Directive:
Reproduce each of the following lines exactly, without changing any character.

Data listing:
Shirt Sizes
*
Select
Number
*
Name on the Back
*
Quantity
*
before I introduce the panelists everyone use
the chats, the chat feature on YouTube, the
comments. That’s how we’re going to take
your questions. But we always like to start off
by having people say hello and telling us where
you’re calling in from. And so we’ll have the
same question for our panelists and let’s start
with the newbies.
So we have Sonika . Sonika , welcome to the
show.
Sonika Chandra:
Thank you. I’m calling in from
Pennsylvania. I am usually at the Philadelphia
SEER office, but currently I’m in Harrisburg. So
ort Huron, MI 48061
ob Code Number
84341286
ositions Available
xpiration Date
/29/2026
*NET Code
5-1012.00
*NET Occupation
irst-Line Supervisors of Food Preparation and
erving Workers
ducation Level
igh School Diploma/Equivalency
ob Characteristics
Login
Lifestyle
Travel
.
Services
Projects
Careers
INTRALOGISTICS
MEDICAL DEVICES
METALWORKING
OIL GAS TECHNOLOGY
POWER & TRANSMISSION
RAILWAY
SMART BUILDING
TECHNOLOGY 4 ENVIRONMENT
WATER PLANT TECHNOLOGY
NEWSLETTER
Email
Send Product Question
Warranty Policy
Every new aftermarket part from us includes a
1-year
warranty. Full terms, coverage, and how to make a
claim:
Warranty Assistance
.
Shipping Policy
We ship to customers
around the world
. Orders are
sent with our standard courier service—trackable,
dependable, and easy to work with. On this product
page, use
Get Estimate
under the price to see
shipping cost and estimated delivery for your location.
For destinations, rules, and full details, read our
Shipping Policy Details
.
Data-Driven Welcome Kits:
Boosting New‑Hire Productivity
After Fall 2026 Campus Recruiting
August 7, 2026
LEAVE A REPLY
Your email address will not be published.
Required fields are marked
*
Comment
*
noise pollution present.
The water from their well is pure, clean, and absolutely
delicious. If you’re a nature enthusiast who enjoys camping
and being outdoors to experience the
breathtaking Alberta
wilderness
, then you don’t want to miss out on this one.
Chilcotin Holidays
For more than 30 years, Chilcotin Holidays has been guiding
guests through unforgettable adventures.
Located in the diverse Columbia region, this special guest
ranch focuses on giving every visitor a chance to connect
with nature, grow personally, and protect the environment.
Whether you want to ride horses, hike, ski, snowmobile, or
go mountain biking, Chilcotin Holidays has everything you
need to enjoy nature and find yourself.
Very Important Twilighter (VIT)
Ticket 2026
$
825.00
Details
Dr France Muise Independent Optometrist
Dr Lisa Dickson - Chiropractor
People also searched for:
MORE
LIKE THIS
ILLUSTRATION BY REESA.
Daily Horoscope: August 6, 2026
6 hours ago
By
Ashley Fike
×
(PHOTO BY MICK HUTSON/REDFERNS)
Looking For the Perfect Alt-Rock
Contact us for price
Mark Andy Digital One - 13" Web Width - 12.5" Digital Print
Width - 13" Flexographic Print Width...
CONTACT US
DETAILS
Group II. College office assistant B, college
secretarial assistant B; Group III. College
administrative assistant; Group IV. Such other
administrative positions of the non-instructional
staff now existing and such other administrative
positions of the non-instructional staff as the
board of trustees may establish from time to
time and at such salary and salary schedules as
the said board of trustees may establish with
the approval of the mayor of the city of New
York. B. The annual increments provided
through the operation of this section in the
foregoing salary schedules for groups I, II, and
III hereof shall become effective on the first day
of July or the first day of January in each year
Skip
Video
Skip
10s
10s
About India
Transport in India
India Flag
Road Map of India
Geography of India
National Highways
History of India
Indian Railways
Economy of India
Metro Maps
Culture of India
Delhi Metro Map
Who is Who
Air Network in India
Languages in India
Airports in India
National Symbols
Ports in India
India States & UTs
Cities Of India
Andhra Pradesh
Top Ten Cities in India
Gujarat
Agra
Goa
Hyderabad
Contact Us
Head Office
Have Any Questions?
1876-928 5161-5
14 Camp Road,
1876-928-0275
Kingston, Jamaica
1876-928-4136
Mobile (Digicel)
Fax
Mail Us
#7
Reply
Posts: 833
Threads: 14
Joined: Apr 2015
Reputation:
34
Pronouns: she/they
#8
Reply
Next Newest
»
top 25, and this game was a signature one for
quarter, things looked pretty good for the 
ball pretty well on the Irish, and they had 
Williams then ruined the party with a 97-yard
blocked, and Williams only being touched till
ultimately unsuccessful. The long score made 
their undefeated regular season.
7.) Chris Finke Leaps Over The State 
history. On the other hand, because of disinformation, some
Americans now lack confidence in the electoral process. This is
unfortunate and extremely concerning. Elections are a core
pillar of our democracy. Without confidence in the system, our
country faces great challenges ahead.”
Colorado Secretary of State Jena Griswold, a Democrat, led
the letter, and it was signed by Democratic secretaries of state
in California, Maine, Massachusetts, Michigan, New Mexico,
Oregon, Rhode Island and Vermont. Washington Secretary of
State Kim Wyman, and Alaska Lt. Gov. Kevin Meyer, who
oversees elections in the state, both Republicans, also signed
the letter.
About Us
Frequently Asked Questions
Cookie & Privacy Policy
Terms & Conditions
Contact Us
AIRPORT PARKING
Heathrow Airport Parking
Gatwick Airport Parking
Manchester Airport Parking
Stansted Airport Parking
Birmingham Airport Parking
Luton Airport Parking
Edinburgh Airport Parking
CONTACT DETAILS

Finished exercise:
Shirt Sizes
*
Select
Number
*
Name on the Back
*
Quantity
*
before I introduce the panelists everyone use
the chats, the chat feature on YouTube, the
comments. That’s how we’re going to take
your questions. But we always like to start off
by having people say hello and telling us where
you’re calling in from. And so we’ll have the
same question for our panelists and let’s start
with the newbies.
So we have Sonika . Sonika , welcome to the
show.
Sonika Chandra:
Thank you. I’m calling in from
Pennsylvania. I am usually at the Philadelphia
SEER office, but currently I’m in Harrisburg. So
ort Huron, MI 48061
ob Code Number
84341286
ositions Available
xpiration Date
/29/2026
*NET Code
5-1012.00
*NET Occupation
irst-Line Supervisors of Food Preparation and
erving Workers
ducation Level
igh School Diploma/Equivalency
ob Characteristics
Login
Lifestyle
Travel
.
Services
Projects
Careers
INTRALOGISTICS
MEDICAL DEVICES
METALWORKING
OIL GAS TECHNOLOGY
POWER & TRANSMISSION
RAILWAY
SMART BUILDING
TECHNOLOGY 4 ENVIRONMENT
WATER PLANT TECHNOLOGY
NEWSLETTER
Email
Send Product Question
Warranty Policy
Every new aftermarket part from us includes a
1-year
warranty. Full terms, coverage, and how to make a
claim:
Warranty Assistance
.
Shipping Policy
We ship to customers
around the world
. Orders are
sent with our standard courier service—trackable,
dependable, and easy to work with. On this product
page, use
Get Estimate
under the price to see
shipping cost and estimated delivery for your location.
For destinations, rules, and full details, read our
Shipping Policy Details
.
Data-Driven Welcome Kits:
Boosting New‑Hire Productivity
After Fall 2026 Campus Recruiting
August 7, 2026
LEAVE A REPLY
Your email address will not be published.
Required fields are marked
*
Comment
*
noise pollution present.
The water from their well is pure, clean, and absolutely
delicious. If you’re a nature enthusiast who enjoys camping
and being outdoors to experience the
breathtaking Alberta
wilderness
, then you don’t want to miss out on this one.
Chilcotin Holidays
For more than 30 years, Chilcotin Holidays has been guiding
guests through unforgettable adventures.
Located in the diverse Columbia region, this special guest
ranch focuses on giving every visitor a chance to connect
with nature, grow personally, and protect the environment.
Whether you want to ride horses, hike, ski, snowmobile, or
go mountain biking, Chilcotin Holidays has everything you
need to enjoy nature and find yourself.
Very Important Twilighter (VIT)
Ticket 2026
$
825.00
Details
Dr France Muise Independent Optometrist
Dr Lisa Dickson - Chiropractor
People also searched for:
MORE
LIKE THIS
ILLUSTRATION BY REESA.
Daily Horoscope: August 6, 2026
6 hours ago
By
Ashley Fike
×
(PHOTO BY MICK HUTSON/REDFERNS)
Looking For the Perfect Alt-Rock
Contact us for price
Mark Andy Digital One - 13" Web Width - 12.5" Digital Print
Width - 13" Flexographic Print Width...
CONTACT US
DETAILS
Group II. College office assistant B, college
secretarial assistant B; Group III. College
administrative assistant; Group IV. Such other
administrative positions of the non-instructional
staff now existing and such other administrative
positions of the non-instructional staff as the
board of trustees may establish from time to
time and at such salary and salary schedules as
the said board of trustees may establish with
the approval of the mayor of the city of New
York. B. The annual increments provided
through the operation of this section in the
foregoing salary schedules for groups I, II, and
III hereof shall become effective on the first day
of July or the first day of January in each year
Skip
Video
Skip
10s
10s
About India
Transport in India
India Flag
Road Map of India
Geography of India
National Highways
History of India
Indian Railways
Economy of India
Metro Maps
Culture of India
Delhi Metro Map
Who is Who
Air Network in India
Languages in India
Airports in India
National Symbols
Ports in India
India States & UTs
Cities Of India
Andhra Pradesh
Top Ten Cities in India
Gujarat
Agra
Goa
Hyderabad
Contact Us
Head Office
Have Any Questions?
1876-928 5161-5
14 Camp Road,
1876-928-0275
Kingston, Jamaica
1876-928-4136
Mobile (Digicel)
Fax
Mail Us
#7
Reply
Posts: 833
Threads: 14
Joined: Apr 2015
Reputation:
34
Pronouns: she/they
#8
Reply
Next Newest
»
top 25, and this game was a signature one for
quarter, things looked pretty good for the 
ball pretty well on the Irish, and they had 
Williams then ruined the party with a 97-yard
blocked, and Williams only being touched till
ultimately unsuccessful. The long score made 
their undefeated regular season.
7.) Chris Finke Leaps Over The State 
history. On the other hand, because of disinformation, some
Americans now lack confidence in the electoral process. This is
unfortunate and extremely concerning. Elections are a core
pillar of our democracy. Without confidence in the system, our
country faces great challenges ahead.”
Colorado Secretary of State Jena Griswold, a Democrat, led
the letter, and it was signed by Democratic secretaries of state
in California, Maine, Massachusetts, Michigan, New Mexico,
Oregon, Rhode Island and Vermont. Washington Secretary of
State Kim Wyman, and Alaska Lt. Gov. Kevin Meyer, who
oversees elections in the state, both Republicans, also signed
the letter.
About Us
Frequently Asked Questions
Cookie & Privacy Policy
Terms & Conditions
Contact Us
AIRPORT PARKING
Heathrow Airport Parking
Gatwick Airport Parking
Manchester Airport Parking
Stansted Airport Parking
Birmingham Airport Parking
Luton Airport Parking
Edinburgh Airport Parking
CONTACT DETAILS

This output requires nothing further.